Dil ilişkilerinin diller açısından alış-veriş olmak üzere iki yönü olduğunu belirten Doç. Dr. Uysal, konuşmasına şöyle devam etti: “Bu sürecin en yaygın sonucu kelime alışverişidir. Dil ilişkilerinin temelinde toplumların birbiriyle olan teması vardır. Diller ihtiyaç, özenti gibi ana nedenlerin dışında sosyal hayattaki köklü değişiklikler, din ve medeniyet dairesi değişiklikleri, tercüme faaliyetleri, alfabe değişikliği, dil bilinci eksikliği, yabancı dilde eğitim gibi sebeplerle başka dillerden kelime alırlar. Türkçe dil ilişkileri denince akıllara hemen Türkçenin diğer dillerden aldığı kelimeler gelir. Türkçenin dünya dillerine katkısının ise ayran, yoğurt gibi belirli kelimelerle sınırlı olduğu sanılır. Türkler, tarihin gördüğü en hareketli toplumlardan biri olarak kabul edilir. Bu hareketlilik, Türkçenin konuşulduğu bölgelerin sınırlarını devamlı değiştirmiştir. Türk kavimlerinin dinî ve kültürel değişimler geçirmesi, bugüne kadar 13 farklı alfabe kullanmış olması Türkçenin diğer dillerle ilişkisinin mahiyetini kolaylıkla anlama imkânı verir. Bu kadar değişikliğe rağmen Türkçenin varlığını sürdürmesi, onun ne kadar sağlam bir karaktere sahip olduğunun delilidir.”

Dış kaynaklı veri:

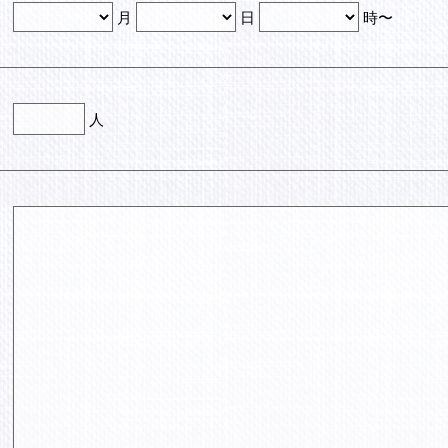
月
日
時〜
人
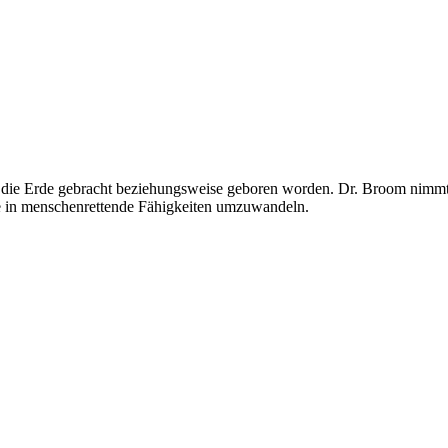
uf die Erde gebracht beziehungsweise geboren worden. Dr. Broom nimmt
fte in menschenrettende Fähigkeiten umzuwandeln.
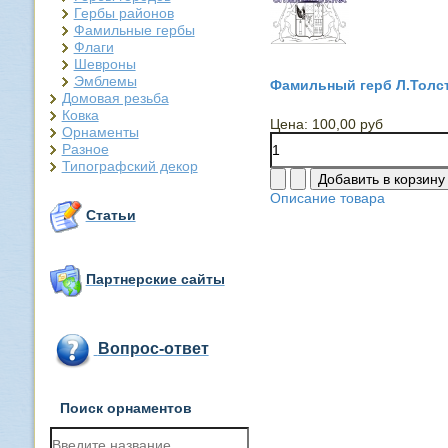
Гербы районов
Фамильные гербы
Флаги
Шевроны
Эмблемы
Фамильный герб Л.Толст
Домовая резьба
Ковка
Цена:
100,00 руб
Орнаменты
Разное
Типографский декор
Описание товара
Статьи
Партнерские сайты
Вопрос-ответ
Поиск орнаментов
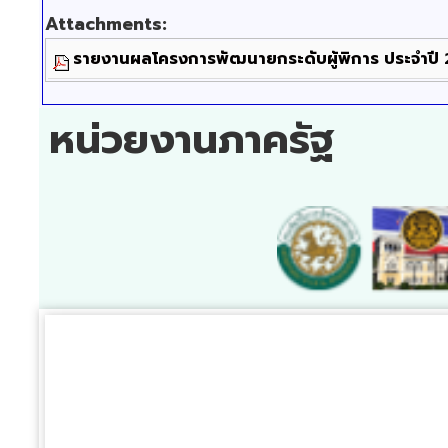
Attachments:
รายงานผลโครงการพัฒนายกระดับผู้พิการ ประจำปี
หน่วยงานภาครัฐ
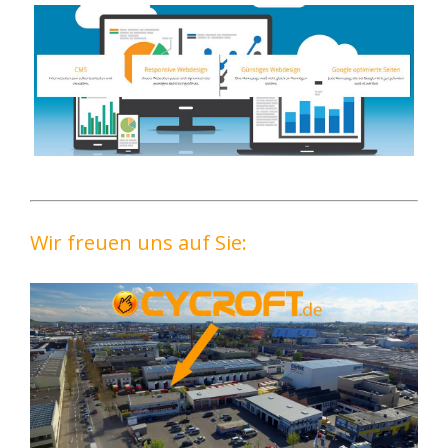
Wir freuen uns auf Sie:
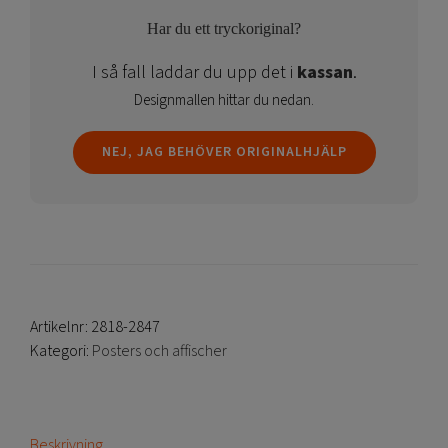
Har du ett tryckoriginal?
I så fall laddar du upp det i
kassan
.
Designmallen hittar du nedan.
NEJ, JAG BEHÖVER ORIGINALHJÄLP
Artikelnr:
2818-2847
Kategori:
Posters och affischer
Beskrivning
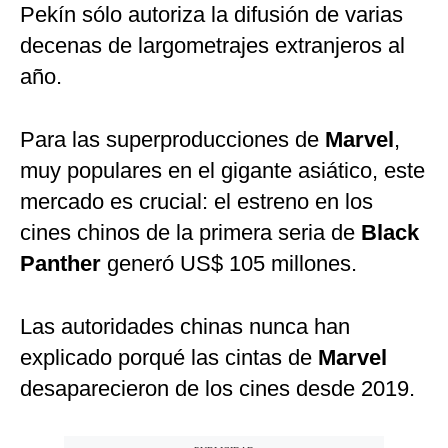
Pekín sólo autoriza la difusión de varias
decenas de largometrajes extranjeros al
año.
Para las superproducciones de
Marvel
,
muy populares en el gigante asiático, este
mercado es crucial: el estreno en los
cines chinos de la primera seria de
Black
Panther
generó US$ 105 millones.
Las autoridades chinas nunca han
explicado porqué las cintas de
Marvel
desaparecieron de los cines desde 2019.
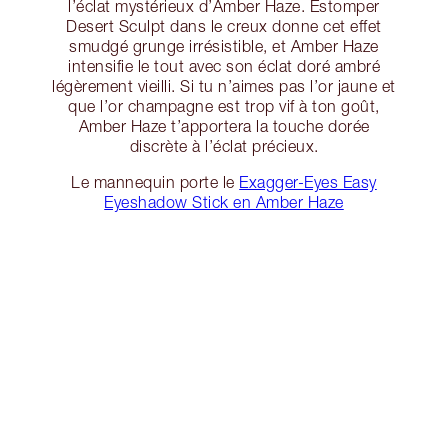
l’éclat mystérieux d’Amber Haze. Estomper
Desert Sculpt dans le creux donne cet effet
smudgé grunge irrésistible, et Amber Haze
intensifie le tout avec son éclat doré ambré
légèrement vieilli. Si tu n’aimes pas l’or jaune et
que l’or champagne est trop vif à ton goût,
Amber Haze t’apportera la touche dorée
discrète à l’éclat précieux.
Le mannequin porte le
Exagger-Eyes Easy
Eyeshadow Stick en Amber Haze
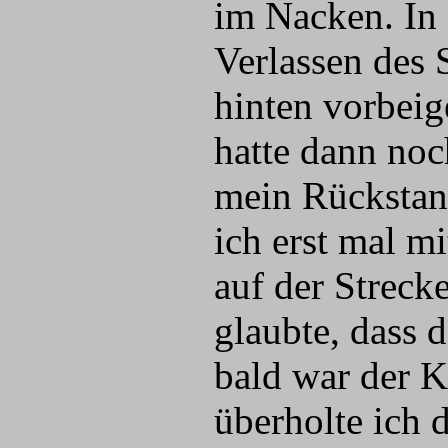
im Nacken. In
Verlassen des
hinten vorbeig
hatte dann noc
mein Rückstan
ich erst mal m
auf der Streck
glaubte, dass 
bald war der K
überholte ich 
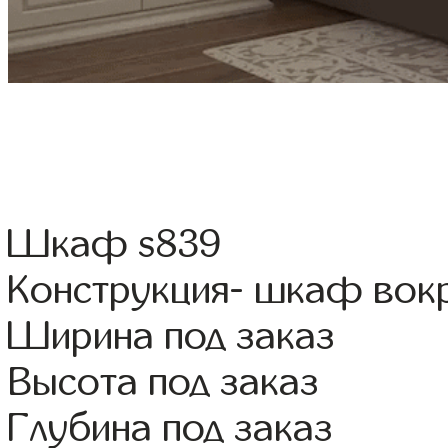
Шкаф s839
Конструкция- шкаф вок
Ширина под заказ
Высота под заказ
Глубина под заказ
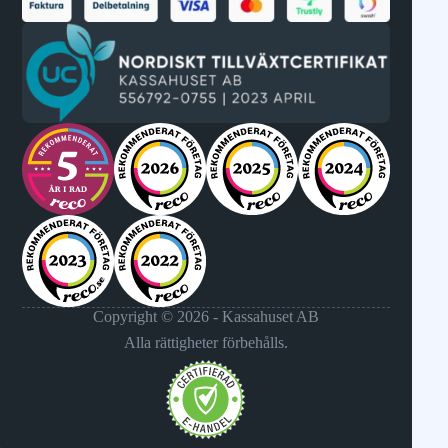
Copyright © 2026 - Kassahuset AB
Alla rättigheter förbehålls.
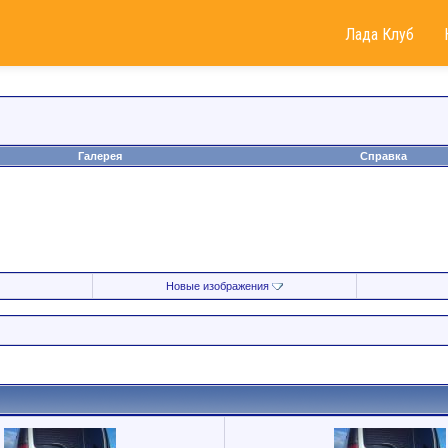
Лада Клуб
Галерея
Справка
Новые изображения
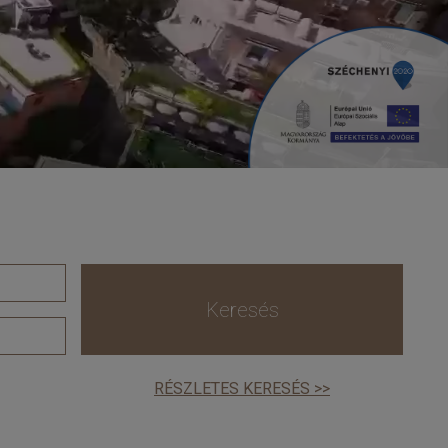
Keresés
RÉSZLETES KERESÉS >>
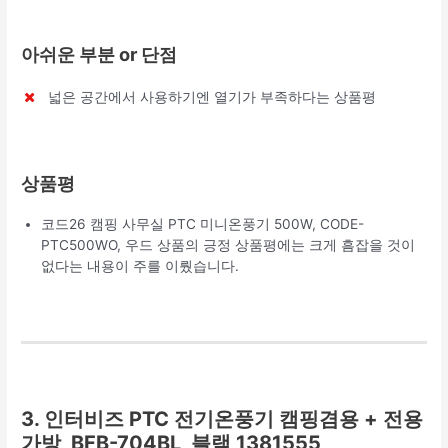
아쉬운 부분 or 단점
넓은 공간에서 사용하기엔 열기가 부족하다는 상품평
상품평
코드26 캠핑 사무실 PTC 미니온풍기 500W, CODE-
PTC500WO, 우드 상품의 긍정 상품평에는 크게 흠잡을 것이
없다는 내용이 주를 이뤘습니다.
3. 인터비즈 PTC 전기온풍기 캠핑겸용 + 전용
가방, BFB-704BL, 블랙 1381555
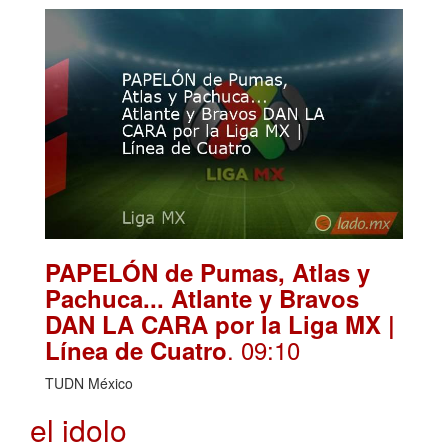
PAPELÓN de Pumas, Atlas y
Pachuca... Atlante y Bravos
DAN LA CARA por la Liga MX |
. 09:10
Línea de Cuatro
TUDN México
el idolo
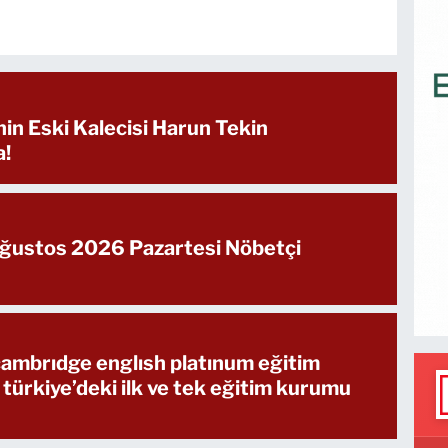
in Eski Kalecisi Harun Tekin
a!
Ağustos 2026 Pazartesi Nöbetçi
 cambrıdge englısh platınum eğitim
 türkiye’deki ilk ve tek eğitim kurumu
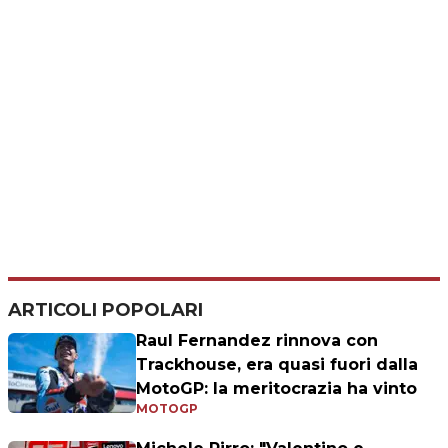
ARTICOLI POPOLARI
Raul Fernandez rinnova con
Trackhouse, era quasi fuori dalla
MotoGP: la meritocrazia ha vinto
MOTOGP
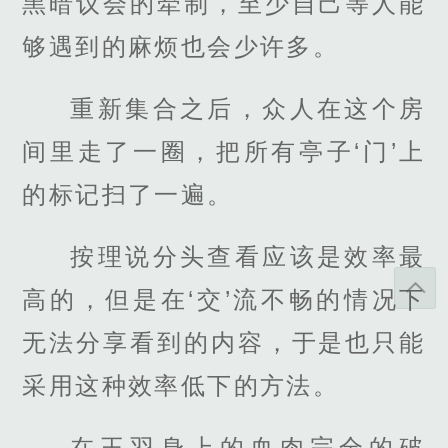
黑暗议会的牵制，至少自己等人能
够遇到的麻烦也会少许多。
重新集合之后，众人在这个房
间里走了一圈，把所有亭子‘门’上
的标记扫了一遍。
按理说分头查看应该是效率最
高的，但是在‘交’流不畅的情况下
无法分享看到的内容，于是也只能
采用这种效率低下的方法。
在王羽身上的血肉完全的破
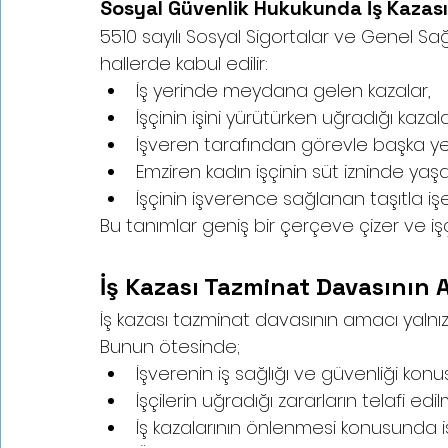
Sosyal Güvenlik Hukukunda İş Kazası
5510 sayılı Sosyal Sigortalar ve Genel Sağ
hallerde kabul edilir:
İş yerinde meydana gelen kazalar,
İşçinin işini yürütürken uğradığı kazala
İşveren tarafından görevle başka ye
Emziren kadın işçinin süt izninde yaşa
İşçinin işverence sağlanan taşıtla işe
Bu tanımlar geniş bir çerçeve çizer ve iş
İş Kazası Tazminat Davasının 
İş kazası tazminat davasının amacı yaln
Bunun ötesinde;
İşverenin iş sağlığı ve güvenliği ko
İşçilerin uğradığı zararların telafi ed
İş kazalarının önlenmesi konusunda i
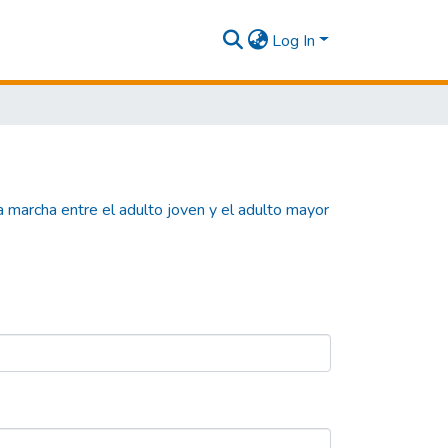
Log In
a marcha entre el adulto joven y el adulto mayor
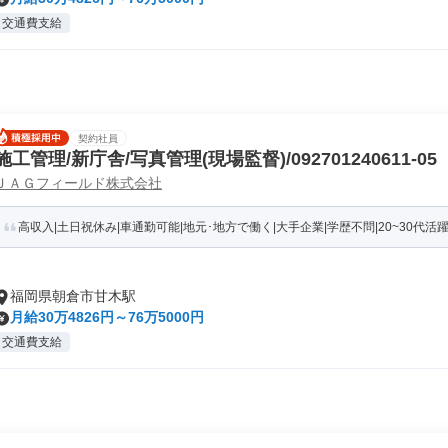
交通費支給
契約社員
施工管理/新庁舎/写真管理(現場監督)/092701240611-05
ＪＡＧフィールド株式会社
高収入|土日祝休み|車通勤可能|地元･地方で働く|大手企業|学歴不問|20~30代活躍|40
福岡県朝倉市甘木駅
月給30万4826円～76万5000円
交通費支給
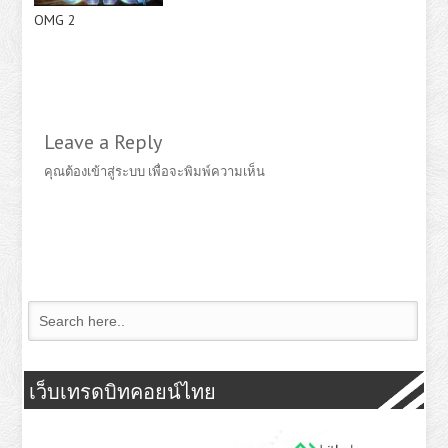
OMG 2
Leave a Reply
คุณต้อง
เข้าสู่ระบบ
เพื่อจะพิมพ์ความเห็น
เว็บเทรดบิทคอยน์ไทย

“Türkçe en güçlü, en bereketli çağını yaşıyor”

Doç. Dr. Uysal konuşmasının son bölümünde ise şunları söyledi: “Türkçe en güçlü, en bereketli çağını yaşıyor. Türkçe için gelecek endişemiz asla yok. Dünyanın hemen her köşesinde milyonlarca insan Türkçe konuşuyor ve yazıyor. Türkçe günümüzde her alanda işlevsel olarak kullanılıyor. Unutmayalım ki dili yaşatan da öldüren de zenginleştiren de kısırlaştıran da kullanıcılarıdır. Türkçe için bir gelecek kaygısı taşımıyoruz. Ancak bu hiçbir sorun olmadığı anlamına gelmiyor. Aslında bunlar Türkçenin değil, Türkçe konuşanların sorunları. Temelinde de Türkçe öğretimindeki yetersizlik, bilgisizlik ve anadil bilincinden yoksunluk yatıyor. Türkçe hepimizin evi. Kendimizi en güvende hissettiğimiz yer. Onu korumak; evimizi, yurdumuzu korumak gibidir. Türkçeyi korumak demek, aslında kendimizi korumak demektir.” Panel katılımcıların sorularının cevaplandırılmasının ardından onurluk takdimi ile sona erdi.